About this task ▸
Print the lines that run from the line with "ciados 125 procesos" to the line with "a vez que saquearon", keeping both end lines, exactly as they appear in the entries below, and nothing else.

Working data ▸
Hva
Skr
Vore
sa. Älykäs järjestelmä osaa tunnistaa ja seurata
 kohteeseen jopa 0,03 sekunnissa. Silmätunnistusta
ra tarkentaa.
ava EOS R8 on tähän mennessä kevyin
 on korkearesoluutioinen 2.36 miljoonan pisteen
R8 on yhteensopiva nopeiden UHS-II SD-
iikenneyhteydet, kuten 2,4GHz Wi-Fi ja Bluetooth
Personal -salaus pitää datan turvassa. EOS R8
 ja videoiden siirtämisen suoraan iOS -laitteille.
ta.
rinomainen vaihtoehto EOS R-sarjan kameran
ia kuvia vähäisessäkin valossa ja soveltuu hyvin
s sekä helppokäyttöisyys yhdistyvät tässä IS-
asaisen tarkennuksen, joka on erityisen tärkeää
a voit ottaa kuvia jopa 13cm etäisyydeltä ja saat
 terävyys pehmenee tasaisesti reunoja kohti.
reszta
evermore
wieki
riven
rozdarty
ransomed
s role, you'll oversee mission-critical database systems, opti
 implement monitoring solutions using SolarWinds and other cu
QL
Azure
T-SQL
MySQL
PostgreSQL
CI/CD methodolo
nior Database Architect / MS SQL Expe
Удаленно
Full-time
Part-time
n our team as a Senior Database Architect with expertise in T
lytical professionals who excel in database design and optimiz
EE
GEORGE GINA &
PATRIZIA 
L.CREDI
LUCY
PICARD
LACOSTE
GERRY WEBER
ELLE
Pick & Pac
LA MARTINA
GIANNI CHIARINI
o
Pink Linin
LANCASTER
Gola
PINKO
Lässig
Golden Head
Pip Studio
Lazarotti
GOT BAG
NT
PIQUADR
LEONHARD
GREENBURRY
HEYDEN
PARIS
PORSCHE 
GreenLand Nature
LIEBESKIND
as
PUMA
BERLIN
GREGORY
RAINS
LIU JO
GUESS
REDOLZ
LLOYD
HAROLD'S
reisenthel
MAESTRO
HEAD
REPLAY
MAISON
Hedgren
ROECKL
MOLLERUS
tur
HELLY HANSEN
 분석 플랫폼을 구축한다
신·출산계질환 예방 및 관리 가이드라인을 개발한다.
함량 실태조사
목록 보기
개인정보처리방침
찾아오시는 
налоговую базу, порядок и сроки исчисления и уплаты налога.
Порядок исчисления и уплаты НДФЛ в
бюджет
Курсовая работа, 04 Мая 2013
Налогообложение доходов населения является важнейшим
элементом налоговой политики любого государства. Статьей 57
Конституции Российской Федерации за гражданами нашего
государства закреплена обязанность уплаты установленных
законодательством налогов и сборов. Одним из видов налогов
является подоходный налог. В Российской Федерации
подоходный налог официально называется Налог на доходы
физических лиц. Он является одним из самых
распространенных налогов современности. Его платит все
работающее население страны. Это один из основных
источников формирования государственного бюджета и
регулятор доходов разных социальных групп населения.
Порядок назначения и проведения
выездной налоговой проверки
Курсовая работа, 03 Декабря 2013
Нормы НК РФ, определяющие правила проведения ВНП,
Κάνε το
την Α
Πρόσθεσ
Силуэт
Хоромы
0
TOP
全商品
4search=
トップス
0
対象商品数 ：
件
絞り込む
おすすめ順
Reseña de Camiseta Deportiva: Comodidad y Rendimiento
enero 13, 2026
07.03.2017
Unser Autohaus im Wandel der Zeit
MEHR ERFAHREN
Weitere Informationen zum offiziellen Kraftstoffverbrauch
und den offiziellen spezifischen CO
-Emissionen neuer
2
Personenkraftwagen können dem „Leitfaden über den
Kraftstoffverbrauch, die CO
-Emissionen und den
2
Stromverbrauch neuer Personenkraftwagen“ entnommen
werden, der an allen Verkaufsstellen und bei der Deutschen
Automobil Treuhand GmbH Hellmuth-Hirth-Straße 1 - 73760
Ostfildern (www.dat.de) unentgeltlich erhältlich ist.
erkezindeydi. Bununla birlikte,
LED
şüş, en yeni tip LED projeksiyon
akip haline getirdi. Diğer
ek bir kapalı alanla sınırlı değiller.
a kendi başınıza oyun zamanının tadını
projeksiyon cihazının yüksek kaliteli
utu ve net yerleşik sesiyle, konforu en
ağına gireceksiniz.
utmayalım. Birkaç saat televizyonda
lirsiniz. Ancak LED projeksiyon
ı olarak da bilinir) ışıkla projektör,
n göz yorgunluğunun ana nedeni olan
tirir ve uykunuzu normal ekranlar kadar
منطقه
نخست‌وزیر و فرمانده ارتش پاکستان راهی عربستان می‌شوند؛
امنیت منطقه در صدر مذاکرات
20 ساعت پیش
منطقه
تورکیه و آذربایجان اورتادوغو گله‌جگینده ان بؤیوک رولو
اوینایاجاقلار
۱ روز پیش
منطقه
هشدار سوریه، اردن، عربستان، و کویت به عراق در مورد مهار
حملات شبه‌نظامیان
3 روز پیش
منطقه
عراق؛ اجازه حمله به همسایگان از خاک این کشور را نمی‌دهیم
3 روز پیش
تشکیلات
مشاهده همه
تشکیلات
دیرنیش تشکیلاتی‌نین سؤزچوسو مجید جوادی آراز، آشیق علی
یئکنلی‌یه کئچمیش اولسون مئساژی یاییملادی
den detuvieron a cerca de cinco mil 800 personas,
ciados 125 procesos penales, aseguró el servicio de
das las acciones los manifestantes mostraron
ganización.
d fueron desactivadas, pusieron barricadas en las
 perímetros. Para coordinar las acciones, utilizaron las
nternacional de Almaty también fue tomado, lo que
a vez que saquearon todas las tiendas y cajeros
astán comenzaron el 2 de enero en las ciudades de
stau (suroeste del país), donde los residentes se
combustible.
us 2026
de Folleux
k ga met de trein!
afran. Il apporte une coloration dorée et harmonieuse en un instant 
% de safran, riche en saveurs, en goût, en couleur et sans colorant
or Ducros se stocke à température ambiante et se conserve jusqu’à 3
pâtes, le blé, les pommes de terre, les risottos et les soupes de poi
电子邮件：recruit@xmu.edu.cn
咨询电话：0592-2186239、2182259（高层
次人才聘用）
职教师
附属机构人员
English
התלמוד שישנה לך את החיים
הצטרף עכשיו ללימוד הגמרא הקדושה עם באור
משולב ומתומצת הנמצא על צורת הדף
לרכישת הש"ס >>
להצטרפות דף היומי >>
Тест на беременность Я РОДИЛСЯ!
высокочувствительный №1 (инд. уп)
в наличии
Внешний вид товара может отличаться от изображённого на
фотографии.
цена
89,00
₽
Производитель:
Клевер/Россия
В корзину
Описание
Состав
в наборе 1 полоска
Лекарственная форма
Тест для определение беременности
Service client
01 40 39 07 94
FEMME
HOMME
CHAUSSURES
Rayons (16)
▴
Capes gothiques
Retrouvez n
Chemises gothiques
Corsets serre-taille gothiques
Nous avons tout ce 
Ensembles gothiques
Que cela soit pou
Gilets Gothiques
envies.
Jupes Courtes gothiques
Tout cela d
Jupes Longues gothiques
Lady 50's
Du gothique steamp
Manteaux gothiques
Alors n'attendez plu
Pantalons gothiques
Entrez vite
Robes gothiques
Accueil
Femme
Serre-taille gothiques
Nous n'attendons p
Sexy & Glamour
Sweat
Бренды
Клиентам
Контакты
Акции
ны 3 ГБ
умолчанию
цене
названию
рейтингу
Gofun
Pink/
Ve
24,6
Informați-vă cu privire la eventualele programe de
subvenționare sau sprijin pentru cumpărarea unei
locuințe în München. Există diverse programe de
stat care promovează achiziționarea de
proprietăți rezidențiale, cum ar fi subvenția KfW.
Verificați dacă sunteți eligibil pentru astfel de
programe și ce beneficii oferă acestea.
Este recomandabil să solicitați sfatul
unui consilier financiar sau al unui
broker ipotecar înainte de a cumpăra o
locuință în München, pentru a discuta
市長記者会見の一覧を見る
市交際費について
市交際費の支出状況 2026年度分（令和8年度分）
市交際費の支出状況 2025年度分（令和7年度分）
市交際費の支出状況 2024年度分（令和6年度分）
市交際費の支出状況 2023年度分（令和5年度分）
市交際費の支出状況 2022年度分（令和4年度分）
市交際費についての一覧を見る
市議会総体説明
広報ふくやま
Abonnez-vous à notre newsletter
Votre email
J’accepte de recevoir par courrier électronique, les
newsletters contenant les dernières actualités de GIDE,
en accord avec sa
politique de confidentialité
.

Response area ▸
ciados 125 procesos penales, aseguró el servicio de
das las acciones los manifestantes mostraron
ganización.
d fueron desactivadas, pusieron barricadas en las
 perímetros. Para coordinar las acciones, utilizaron las
nternacional de Almaty también fue tomado, lo que
a vez que saquearon todas las tiendas y cajeros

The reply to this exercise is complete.